Iké Udé

Self: Photographic Portraits and Sartorial Anarchy

May 19 - June 25, 2011

Stux Gallery, New York is pleased to announce Iké Udé’s Self: Photographic Portraits and Sartorial Anarchy, an exhibition of new photographs by the New York based, Nigerian-born artist, Iké Udé.

Thomas Carlyle describes the dandy as “a clothes-wearing man, a man whose trade, office, and existence consists in the wearing of clothes. Every faculty of his soul, spirit, purse, and person is heroically consecrated to this one object, the wearing of clothes wisely and well.”

According to Iké, “Dandyism is also the significance of sartorial distinction enhanced by indeterminate delicacy of pose, gestures, tilt, determinate lines, or a thrust here-and-there, all harmonized by an agreeable countenance. Yet, it is precisely in isolating the various parts (as seen in his very own four self portraits on view) that we see the overall process and resultant composition of a dandiacal machine. The incongruous pairing of the familiar: (a straw boater garnished with flowers, football-socks, English-shoes, Boy Scout shirt), with relatively unfamiliar items (eighteenth- century neckwear, vintage wool-breeches, Afghani folk-coat) is where dandyism can be stoked, problematized, renewed and appreciated as a protean plastic art”.

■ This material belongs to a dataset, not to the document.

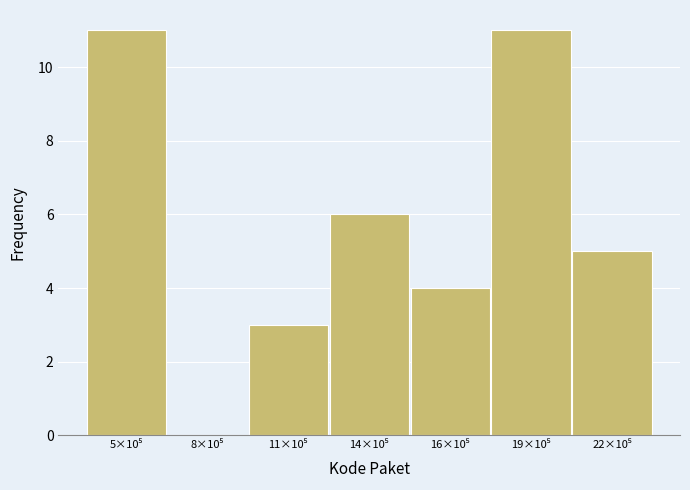

What is the greatest value displayed?

11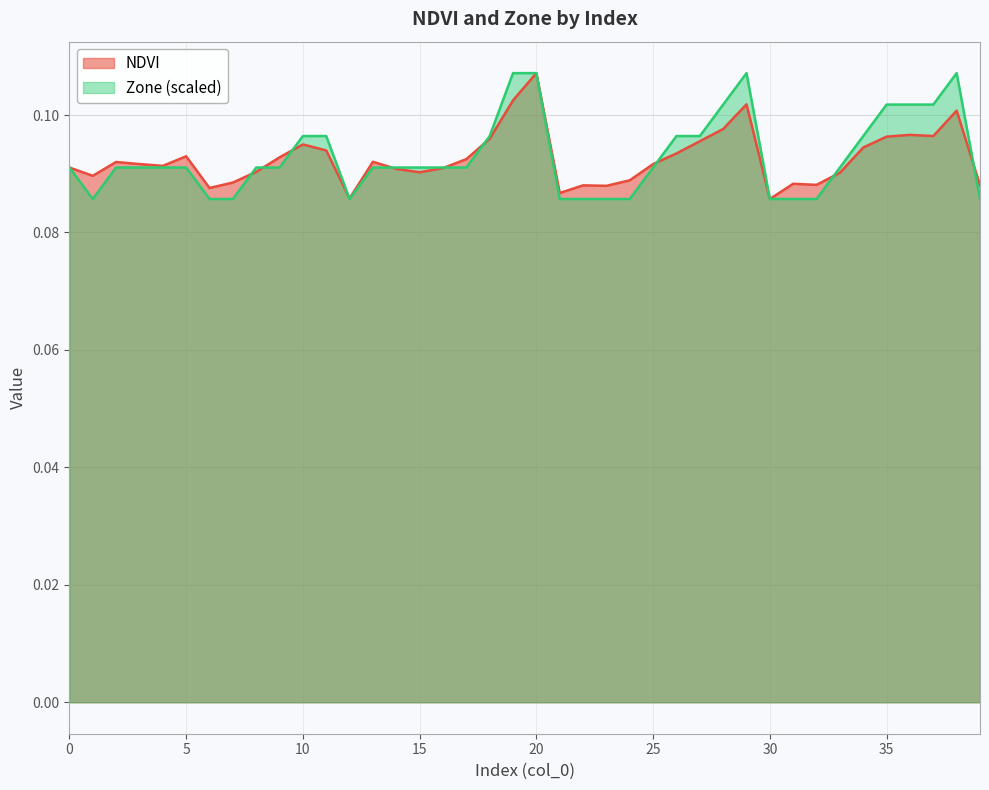

List the series in order of their overall mean, lowest first.

NDVI, Zone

Complementing Iké Udé’s very own Self Portraits are portraits of celebrities in their own right. These series of works expand on the notion of “Self.” Through Iké’s vision of self, these works continue in the tradition of portrait painting reaching back hundreds of years. Iké, however, brings to this tradition a post-modernist twist by appropriating items and motifs from various past and contemporary cultural styles, amalgamating them into his own distinctive aesthetic. The portraits extend Iké’s theme of Sartorial Anarchy in a somewhat more subdued manner, maintaining, nevertheless, refreshing, startling and unexpected syncopations. These images surprise and transport the viewer by letting them peer into an incredible charmed world of dandiacal imagination.

According to Udé, “to quote from all items of past or present men’s attire is the aim of sartorial anarchy. By mixing varied costumes in concert with the now and then, we begin to realize how arbitrary, subjective, fleeting, even absurd—no less wonderful—our “real” cultural construct is. Sartorial Anarchy demonstrates a debt to artifice while acknowledging an ongoing back-and-forth between culturally subjective ambiguities in men’s dress codes and its attendant beauty, flaws and contradictions.”